▶ [Assigned task]:
Exactly as they appear below, repeat the lines from the one with "3: (278, 178)" through the one with "35: (284, 133)", and no others.

▶ [Supplied information]:
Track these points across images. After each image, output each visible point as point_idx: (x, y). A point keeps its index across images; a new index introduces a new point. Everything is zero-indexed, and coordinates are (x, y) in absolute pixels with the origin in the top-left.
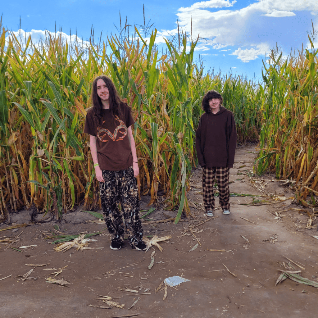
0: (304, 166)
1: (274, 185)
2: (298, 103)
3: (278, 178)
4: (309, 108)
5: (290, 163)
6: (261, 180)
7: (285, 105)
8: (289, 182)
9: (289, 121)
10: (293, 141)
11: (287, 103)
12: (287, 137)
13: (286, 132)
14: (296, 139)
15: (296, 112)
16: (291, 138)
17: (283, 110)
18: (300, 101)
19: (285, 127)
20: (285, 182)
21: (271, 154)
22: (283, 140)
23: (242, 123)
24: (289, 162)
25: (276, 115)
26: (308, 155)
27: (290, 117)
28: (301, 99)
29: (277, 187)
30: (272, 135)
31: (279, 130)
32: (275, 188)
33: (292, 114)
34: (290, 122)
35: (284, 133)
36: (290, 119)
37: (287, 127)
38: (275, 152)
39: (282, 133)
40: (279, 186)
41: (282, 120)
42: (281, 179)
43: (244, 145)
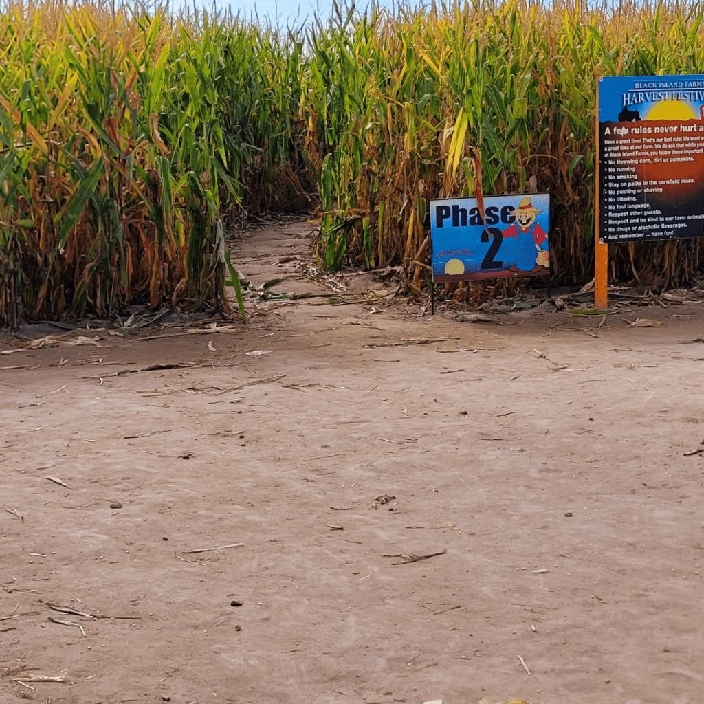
0: (413, 234)
1: (363, 280)
2: (393, 114)
3: (371, 269)
4: (411, 127)
5: (389, 236)
6: (337, 277)
7: (370, 116)
8: (391, 270)
9: (381, 151)
10: (391, 191)
11: (374, 111)
12: (380, 181)
13: (377, 172)
14: (397, 185)
15: (393, 131)
16: (387, 183)
17: (368, 128)
18: (396, 111)
19: (376, 162)
20: (384, 272)
21: (352, 223)
22: (373, 189)
23: (256, 152)
24: (388, 234)
25: (353, 135)
26: (418, 213)
27: (383, 140)
28: (399, 107)
29: (370, 282)
30: (351, 181)
31: (363, 167)
32: (367, 285)
33: (386, 134)
34: (383, 150)
35: (375, 174)
36: (383, 145)
37: (379, 163)
38: (359, 216)
39: (369, 173)
40: (374, 280)
41: (367, 148)
42: (375, 268)
43: (267, 219)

▶ [Solution]:
3: (278, 178)
4: (309, 108)
5: (290, 163)
6: (261, 180)
7: (285, 105)
8: (289, 182)
9: (289, 121)
10: (293, 141)
11: (287, 103)
12: (287, 137)
13: (286, 132)
14: (296, 139)
15: (296, 112)
16: (291, 138)
17: (283, 110)
18: (300, 101)
19: (285, 127)
20: (285, 182)
21: (271, 154)
22: (283, 140)
23: (242, 123)
24: (289, 162)
25: (276, 115)
26: (308, 155)
27: (290, 117)
28: (301, 99)
29: (277, 187)
30: (272, 135)
31: (279, 130)
32: (275, 188)
33: (292, 114)
34: (290, 122)
35: (284, 133)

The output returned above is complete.